:: What is needed ::
Output all the data exactly as it appears below.

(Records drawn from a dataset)
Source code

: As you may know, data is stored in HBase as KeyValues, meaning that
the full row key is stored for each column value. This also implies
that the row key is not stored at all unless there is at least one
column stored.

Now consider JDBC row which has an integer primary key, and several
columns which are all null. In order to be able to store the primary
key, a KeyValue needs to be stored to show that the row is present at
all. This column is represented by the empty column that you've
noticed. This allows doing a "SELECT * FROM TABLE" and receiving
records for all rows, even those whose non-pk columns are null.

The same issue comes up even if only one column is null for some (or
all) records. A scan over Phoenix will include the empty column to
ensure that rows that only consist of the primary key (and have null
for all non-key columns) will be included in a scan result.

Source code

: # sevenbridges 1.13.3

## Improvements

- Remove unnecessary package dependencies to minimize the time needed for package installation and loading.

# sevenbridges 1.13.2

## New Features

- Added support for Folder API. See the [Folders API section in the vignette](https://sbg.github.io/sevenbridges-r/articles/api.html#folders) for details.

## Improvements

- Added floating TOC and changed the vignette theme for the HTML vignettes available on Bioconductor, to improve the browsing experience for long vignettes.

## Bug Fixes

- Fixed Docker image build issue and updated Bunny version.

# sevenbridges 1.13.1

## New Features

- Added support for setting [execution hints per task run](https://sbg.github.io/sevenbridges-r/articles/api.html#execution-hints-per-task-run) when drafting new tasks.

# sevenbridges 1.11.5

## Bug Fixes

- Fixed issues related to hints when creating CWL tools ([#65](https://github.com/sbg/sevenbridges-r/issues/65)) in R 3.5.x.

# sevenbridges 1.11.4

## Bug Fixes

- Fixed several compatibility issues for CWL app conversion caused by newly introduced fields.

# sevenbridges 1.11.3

:: Output below ::
Source code

: As you may know, data is stored in HBase as KeyValues, meaning that
the full row key is stored for each column value. This also implies
that the row key is not stored at all unless there is at least one
column stored.

Now consider JDBC row which has an integer primary key, and several
columns which are all null. In order to be able to store the primary
key, a KeyValue needs to be stored to show that the row is present at
all. This column is represented by the empty column that you've
noticed. This allows doing a "SELECT * FROM TABLE" and receiving
records for all rows, even those whose non-pk columns are null.

The same issue comes up even if only one column is null for some (or
all) records. A scan over Phoenix will include the empty column to
ensure that rows that only consist of the primary key (and have null
for all non-key columns) will be included in a scan result.

Source code

: # sevenbridges 1.13.3

## Improvements

- Remove unnecessary package dependencies to minimize the time needed for package installation and loading.

# sevenbridges 1.13.2

## New Features

- Added support for Folder API. See the [Folders API section in the vignette](https://sbg.github.io/sevenbridges-r/articles/api.html#folders) for details.

## Improvements

- Added floating TOC and changed the vignette theme for the HTML vignettes available on Bioconductor, to improve the browsing experience for long vignettes.

## Bug Fixes

- Fixed Docker image build issue and updated Bunny version.

# sevenbridges 1.13.1

## New Features

- Added support for setting [execution hints per task run](https://sbg.github.io/sevenbridges-r/articles/api.html#execution-hints-per-task-run) when drafting new tasks.

# sevenbridges 1.11.5

## Bug Fixes

- Fixed issues related to hints when creating CWL tools ([#65](https://github.com/sbg/sevenbridges-r/issues/65)) in R 3.5.x.

# sevenbridges 1.11.4

## Bug Fixes

- Fixed several compatibility issues for CWL app conversion caused by newly introduced fields.

# sevenbridges 1.11.3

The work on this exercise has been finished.